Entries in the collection

- - - - -

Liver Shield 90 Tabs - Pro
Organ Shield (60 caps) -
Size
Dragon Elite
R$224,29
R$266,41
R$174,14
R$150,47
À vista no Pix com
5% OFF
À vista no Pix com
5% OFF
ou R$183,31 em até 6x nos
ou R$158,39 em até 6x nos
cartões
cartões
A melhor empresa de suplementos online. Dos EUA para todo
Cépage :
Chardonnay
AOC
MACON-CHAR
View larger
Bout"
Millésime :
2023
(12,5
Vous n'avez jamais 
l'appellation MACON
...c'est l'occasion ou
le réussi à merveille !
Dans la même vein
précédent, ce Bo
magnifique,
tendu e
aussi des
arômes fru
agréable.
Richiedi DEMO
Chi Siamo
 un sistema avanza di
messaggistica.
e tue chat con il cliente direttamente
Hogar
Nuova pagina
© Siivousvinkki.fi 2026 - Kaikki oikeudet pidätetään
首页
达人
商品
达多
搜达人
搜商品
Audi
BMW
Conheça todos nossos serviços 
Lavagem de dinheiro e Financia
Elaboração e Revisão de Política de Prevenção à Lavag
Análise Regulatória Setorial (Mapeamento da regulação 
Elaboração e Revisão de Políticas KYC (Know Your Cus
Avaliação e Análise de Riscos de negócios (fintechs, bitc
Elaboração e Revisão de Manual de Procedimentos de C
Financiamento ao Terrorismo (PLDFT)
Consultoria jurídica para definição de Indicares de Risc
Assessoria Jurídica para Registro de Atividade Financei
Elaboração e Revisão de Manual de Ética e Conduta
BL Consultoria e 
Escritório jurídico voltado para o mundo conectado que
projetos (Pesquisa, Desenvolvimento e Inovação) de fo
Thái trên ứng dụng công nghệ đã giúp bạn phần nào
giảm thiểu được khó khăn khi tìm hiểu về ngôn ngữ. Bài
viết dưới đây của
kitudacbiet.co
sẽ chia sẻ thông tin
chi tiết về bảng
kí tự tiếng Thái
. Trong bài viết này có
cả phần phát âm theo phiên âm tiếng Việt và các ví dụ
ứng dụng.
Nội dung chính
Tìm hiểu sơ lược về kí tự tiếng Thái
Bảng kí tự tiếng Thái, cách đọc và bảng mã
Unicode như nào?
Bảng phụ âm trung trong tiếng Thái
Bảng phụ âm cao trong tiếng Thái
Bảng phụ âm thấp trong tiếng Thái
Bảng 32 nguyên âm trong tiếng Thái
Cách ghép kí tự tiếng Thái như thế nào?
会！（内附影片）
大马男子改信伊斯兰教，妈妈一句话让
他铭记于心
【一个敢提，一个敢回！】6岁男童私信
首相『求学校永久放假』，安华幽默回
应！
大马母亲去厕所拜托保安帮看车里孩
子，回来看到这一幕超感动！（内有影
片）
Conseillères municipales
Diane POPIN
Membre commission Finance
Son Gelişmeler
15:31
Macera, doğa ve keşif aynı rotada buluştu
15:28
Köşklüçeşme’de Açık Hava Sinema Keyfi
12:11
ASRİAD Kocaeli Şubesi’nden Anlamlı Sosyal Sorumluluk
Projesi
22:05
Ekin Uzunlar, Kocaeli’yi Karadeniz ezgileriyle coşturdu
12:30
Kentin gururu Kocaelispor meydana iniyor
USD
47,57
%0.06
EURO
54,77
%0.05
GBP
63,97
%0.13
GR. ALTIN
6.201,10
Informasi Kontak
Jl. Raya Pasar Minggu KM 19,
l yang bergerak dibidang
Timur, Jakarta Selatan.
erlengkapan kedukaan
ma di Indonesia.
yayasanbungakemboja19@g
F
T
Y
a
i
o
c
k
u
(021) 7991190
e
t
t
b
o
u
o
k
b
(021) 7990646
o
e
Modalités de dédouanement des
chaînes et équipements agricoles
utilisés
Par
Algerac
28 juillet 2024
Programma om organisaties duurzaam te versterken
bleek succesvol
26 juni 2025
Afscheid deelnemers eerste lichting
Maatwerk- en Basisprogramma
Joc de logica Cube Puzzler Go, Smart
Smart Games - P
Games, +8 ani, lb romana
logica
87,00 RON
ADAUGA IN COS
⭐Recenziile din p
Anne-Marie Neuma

- - - - -

◆ Problem statement:
Reproduce every line of the records above, keeping each one identical in wording, spelling and order.

◆ Solution for this task:
Liver Shield 90 Tabs - Pro
Organ Shield (60 caps) -
Size
Dragon Elite
R$224,29
R$266,41
R$174,14
R$150,47
À vista no Pix com
5% OFF
À vista no Pix com
5% OFF
ou R$183,31 em até 6x nos
ou R$158,39 em até 6x nos
cartões
cartões
A melhor empresa de suplementos online. Dos EUA para todo
Cépage :
Chardonnay
AOC
MACON-CHAR
View larger
Bout"
Millésime :
2023
(12,5
Vous n'avez jamais 
l'appellation MACON
...c'est l'occasion ou
le réussi à merveille !
Dans la même vein
précédent, ce Bo
magnifique,
tendu e
aussi des
arômes fru
agréable.
Richiedi DEMO
Chi Siamo
 un sistema avanza di
messaggistica.
e tue chat con il cliente direttamente
Hogar
Nuova pagina
© Siivousvinkki.fi 2026 - Kaikki oikeudet pidätetään
首页
达人
商品
达多
搜达人
搜商品
Audi
BMW
Conheça todos nossos serviços 
Lavagem de dinheiro e Financia
Elaboração e Revisão de Política de Prevenção à Lavag
Análise Regulatória Setorial (Mapeamento da regulação 
Elaboração e Revisão de Políticas KYC (Know Your Cus
Avaliação e Análise de Riscos de negócios (fintechs, bitc
Elaboração e Revisão de Manual de Procedimentos de C
Financiamento ao Terrorismo (PLDFT)
Consultoria jurídica para definição de Indicares de Risc
Assessoria Jurídica para Registro de Atividade Financei
Elaboração e Revisão de Manual de Ética e Conduta
BL Consultoria e 
Escritório jurídico voltado para o mundo conectado que
projetos (Pesquisa, Desenvolvimento e Inovação) de fo
Thái trên ứng dụng công nghệ đã giúp bạn phần nào
giảm thiểu được khó khăn khi tìm hiểu về ngôn ngữ. Bài
viết dưới đây của
kitudacbiet.co
sẽ chia sẻ thông tin
chi tiết về bảng
kí tự tiếng Thái
. Trong bài viết này có
cả phần phát âm theo phiên âm tiếng Việt và các ví dụ
ứng dụng.
Nội dung chính
Tìm hiểu sơ lược về kí tự tiếng Thái
Bảng kí tự tiếng Thái, cách đọc và bảng mã
Unicode như nào?
Bảng phụ âm trung trong tiếng Thái
Bảng phụ âm cao trong tiếng Thái
Bảng phụ âm thấp trong tiếng Thái
Bảng 32 nguyên âm trong tiếng Thái
Cách ghép kí tự tiếng Thái như thế nào?
会！（内附影片）
大马男子改信伊斯兰教，妈妈一句话让
他铭记于心
【一个敢提，一个敢回！】6岁男童私信
首相『求学校永久放假』，安华幽默回
应！
大马母亲去厕所拜托保安帮看车里孩
子，回来看到这一幕超感动！（内有影
片）
Conseillères municipales
Diane POPIN
Membre commission Finance
Son Gelişmeler
15:31
Macera, doğa ve keşif aynı rotada buluştu
15:28
Köşklüçeşme’de Açık Hava Sinema Keyfi
12:11
ASRİAD Kocaeli Şubesi’nden Anlamlı Sosyal Sorumluluk
Projesi
22:05
Ekin Uzunlar, Kocaeli’yi Karadeniz ezgileriyle coşturdu
12:30
Kentin gururu Kocaelispor meydana iniyor
USD
47,57
%0.06
EURO
54,77
%0.05
GBP
63,97
%0.13
GR. ALTIN
6.201,10
Informasi Kontak
Jl. Raya Pasar Minggu KM 19,
l yang bergerak dibidang
Timur, Jakarta Selatan.
erlengkapan kedukaan
ma di Indonesia.
yayasanbungakemboja19@g
F
T
Y
a
i
o
c
k
u
(021) 7991190
e
t
t
b
o
u
o
k
b
(021) 7990646
o
e
Modalités de dédouanement des
chaînes et équipements agricoles
utilisés
Par
Algerac
28 juillet 2024
Programma om organisaties duurzaam te versterken
bleek succesvol
26 juni 2025
Afscheid deelnemers eerste lichting
Maatwerk- en Basisprogramma
Joc de logica Cube Puzzler Go, Smart
Smart Games - P
Games, +8 ani, lb romana
logica
87,00 RON
ADAUGA IN COS
⭐Recenziile din p
Anne-Marie Neuma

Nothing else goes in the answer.